Further Development 3.4: Polycomb and Trithorax Proteins Regulate the Leaf-to-Flower Transition in Plants

Differential Gene Expression: Mechanisms of Cell Differentiation

Hyacinths bloom in the spring, lilies often reveal their petals during the summer months, and dahlia flowers persist well into autumn. Aside from the glorious colors and sensational scents of flowers, their presence marks the transition of a plant from its vegetative to its reproductive state. This transition requires a change in the cell types and organs produced by the shoot apical meristem (SAM) (Figure 1A). During the vegetative state, the SAM primarily generates leaves; however, when the time is right for reproduction, this stem cell factory builds flowers. Depending on the species, this most often involves producing sepals, petals, stamens, and carpels. Developing its reproductive parts at the wrong time could be catastrophic for the plant’s survival. The temperature, amount of sunlight, and availability of nutrients must all be conducive to reproductive growth. Of equal importance is synchronizing the plant’s gamete production with the presence of potential pollinators (Figure 1B). Therefore, the initiation of the SAM transition to a reproductive state is a critical regulatory event during plant development (see Chapter 6). The genetic control of this process is at least in part epigenetic, involving proteins homologous to Polycomb and Trithorax proteins.

How epigenetics “opens” the flower

Just as environmental cues influence the initiation of flower development, epigenetic factors control the developmental conversion of the SAM from leaf to flower construction. This can be tested experimentally simply by moving a plant to long-day conditions and observing the upregulation of floral gene activity in the SAM (Figure 1C; You et al. 2017a). During vegetative growth, the genes that promote reproductive organogenesis are actively silenced. When environmental conditions are optimal for reproductive success, the repression of these genes is removed. The entire developmental program for flowering is regulated through epigenetic mechanisms mediated by a set of chromatin-modifying proteins that are deeply homologous to the Polycomb and Trithorax groups.

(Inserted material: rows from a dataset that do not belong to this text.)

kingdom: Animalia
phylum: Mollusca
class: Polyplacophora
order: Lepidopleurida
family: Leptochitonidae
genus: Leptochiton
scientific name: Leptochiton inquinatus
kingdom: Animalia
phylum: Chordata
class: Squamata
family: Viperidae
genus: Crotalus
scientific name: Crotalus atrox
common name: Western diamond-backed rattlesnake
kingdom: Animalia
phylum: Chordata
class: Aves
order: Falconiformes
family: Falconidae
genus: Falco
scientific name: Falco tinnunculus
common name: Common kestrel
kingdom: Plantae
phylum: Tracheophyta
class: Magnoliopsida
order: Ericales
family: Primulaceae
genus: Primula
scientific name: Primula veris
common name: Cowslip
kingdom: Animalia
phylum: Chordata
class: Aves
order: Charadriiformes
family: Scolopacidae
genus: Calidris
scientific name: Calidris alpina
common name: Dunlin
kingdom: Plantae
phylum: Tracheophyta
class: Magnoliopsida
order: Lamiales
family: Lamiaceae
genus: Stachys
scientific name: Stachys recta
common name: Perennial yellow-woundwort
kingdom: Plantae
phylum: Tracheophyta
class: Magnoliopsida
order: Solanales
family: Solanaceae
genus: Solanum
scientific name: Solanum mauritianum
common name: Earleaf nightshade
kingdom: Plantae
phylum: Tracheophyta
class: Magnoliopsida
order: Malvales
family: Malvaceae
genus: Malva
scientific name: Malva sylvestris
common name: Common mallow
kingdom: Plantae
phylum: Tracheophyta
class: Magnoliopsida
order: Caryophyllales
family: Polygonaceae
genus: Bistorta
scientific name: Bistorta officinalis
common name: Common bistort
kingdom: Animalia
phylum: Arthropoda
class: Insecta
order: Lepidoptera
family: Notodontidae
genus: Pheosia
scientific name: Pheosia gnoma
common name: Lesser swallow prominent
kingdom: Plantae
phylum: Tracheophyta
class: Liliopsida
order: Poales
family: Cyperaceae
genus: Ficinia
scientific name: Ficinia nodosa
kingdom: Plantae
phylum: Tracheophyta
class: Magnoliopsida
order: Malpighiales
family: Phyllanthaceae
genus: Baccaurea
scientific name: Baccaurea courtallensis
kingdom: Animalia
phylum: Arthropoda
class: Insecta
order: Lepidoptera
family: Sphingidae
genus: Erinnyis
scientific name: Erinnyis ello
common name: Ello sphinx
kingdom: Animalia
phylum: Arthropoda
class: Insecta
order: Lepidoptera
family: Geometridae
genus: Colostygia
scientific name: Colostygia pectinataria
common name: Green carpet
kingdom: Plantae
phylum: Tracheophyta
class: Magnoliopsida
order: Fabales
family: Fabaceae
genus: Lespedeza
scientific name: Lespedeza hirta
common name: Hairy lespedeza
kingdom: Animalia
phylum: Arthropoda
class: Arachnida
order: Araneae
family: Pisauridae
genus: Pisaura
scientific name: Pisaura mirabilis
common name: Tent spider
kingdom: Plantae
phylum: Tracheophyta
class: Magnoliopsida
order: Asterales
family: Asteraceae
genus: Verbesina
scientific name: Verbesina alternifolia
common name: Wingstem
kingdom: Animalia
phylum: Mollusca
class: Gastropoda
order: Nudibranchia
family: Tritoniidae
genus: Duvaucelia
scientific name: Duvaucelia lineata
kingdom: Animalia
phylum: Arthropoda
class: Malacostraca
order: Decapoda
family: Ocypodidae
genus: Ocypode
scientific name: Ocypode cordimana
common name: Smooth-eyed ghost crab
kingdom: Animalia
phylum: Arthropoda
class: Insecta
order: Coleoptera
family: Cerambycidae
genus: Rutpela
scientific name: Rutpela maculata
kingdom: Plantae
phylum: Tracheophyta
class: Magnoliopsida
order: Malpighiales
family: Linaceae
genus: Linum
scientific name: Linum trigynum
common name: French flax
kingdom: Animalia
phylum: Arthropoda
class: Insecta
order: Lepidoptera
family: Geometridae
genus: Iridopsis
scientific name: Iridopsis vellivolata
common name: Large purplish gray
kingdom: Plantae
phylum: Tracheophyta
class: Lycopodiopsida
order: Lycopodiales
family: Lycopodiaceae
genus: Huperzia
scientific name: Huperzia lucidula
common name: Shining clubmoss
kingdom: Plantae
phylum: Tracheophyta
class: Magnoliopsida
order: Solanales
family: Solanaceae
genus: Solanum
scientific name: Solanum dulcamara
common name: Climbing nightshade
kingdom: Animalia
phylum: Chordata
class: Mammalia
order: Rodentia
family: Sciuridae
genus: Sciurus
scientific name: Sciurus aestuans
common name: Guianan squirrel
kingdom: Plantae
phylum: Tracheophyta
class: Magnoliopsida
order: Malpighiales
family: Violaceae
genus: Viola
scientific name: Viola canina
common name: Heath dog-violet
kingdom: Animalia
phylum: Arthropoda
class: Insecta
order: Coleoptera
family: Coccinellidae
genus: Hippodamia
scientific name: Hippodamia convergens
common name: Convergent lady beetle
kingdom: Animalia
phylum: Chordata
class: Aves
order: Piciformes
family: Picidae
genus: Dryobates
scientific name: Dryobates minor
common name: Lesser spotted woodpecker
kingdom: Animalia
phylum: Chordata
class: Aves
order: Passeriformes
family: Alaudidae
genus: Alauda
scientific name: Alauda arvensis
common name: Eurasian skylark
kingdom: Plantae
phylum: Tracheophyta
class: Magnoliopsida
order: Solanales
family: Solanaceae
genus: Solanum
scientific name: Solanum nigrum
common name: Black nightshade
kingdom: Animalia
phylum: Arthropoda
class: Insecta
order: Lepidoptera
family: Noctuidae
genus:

Although exceptions are being discovered, Polycomb Repressive Complexes 1 and 2 (PRC1 and PRC2) bind to specific regions of the chromatin to inactivate those regions as well as maintain their repressed state (Figure 1D). Specifically, PRC1 proteins repress transcription and/or condense the chromatin through histone ubiquitylation, and PRC2 proteins use histone methylation to further maintain these repressive states. In contrast, Trithorax proteins reverse these repressed states and promote activation of the floral MADS-box genes (plant transcription factors that determine the identity of floral parts). Loss of the Polycomb genes causes the upregulation of these floral organ identity genes and precocious flower development (reviewed in Merini and Calonje 2015; Pu and Sung 2015).

Figure 1Polycomb and Trithorax proteins are epigenetic regulators of the leaf-to-flower transition. (A) Environmental cues trigger the shoot apical meristem (SAM) to transition from vegetative growth (leaves) to reproductive growth (flowers) capable of producing all the floral organs (right). (B) Timing of this transition is critical for the coordination of many factors, one being the presence of pollinators, such as the bee shown here. (C) Floral MADS-box gene expression is upregulated in the SAM following exposure to long-day conditions. Expression of the MADS-box gene APETALA1 (AP1) is shown here. (D) Generalized model of Polycomb repressive and Trithorax activating complexes of MADS-box floral gene expression. Polycomb Repressive Complex 1 (PRC1) proteins repress transcription and/or compact chromatin through histone ubiquitylation (green circle), and PRC2 proteins use histone methylation (red) to further maintain these repressive states. In contrast, Trithorax proteins antagonize repressed states and promote activation of the floral MADS-box genes. (D after W. Merini and M. Calonje. 2015. Plant J 83: 110–120.)

Developing Questions

From the greater environment to the cellular environment, how are epigenetic states regulated by external environmental signals?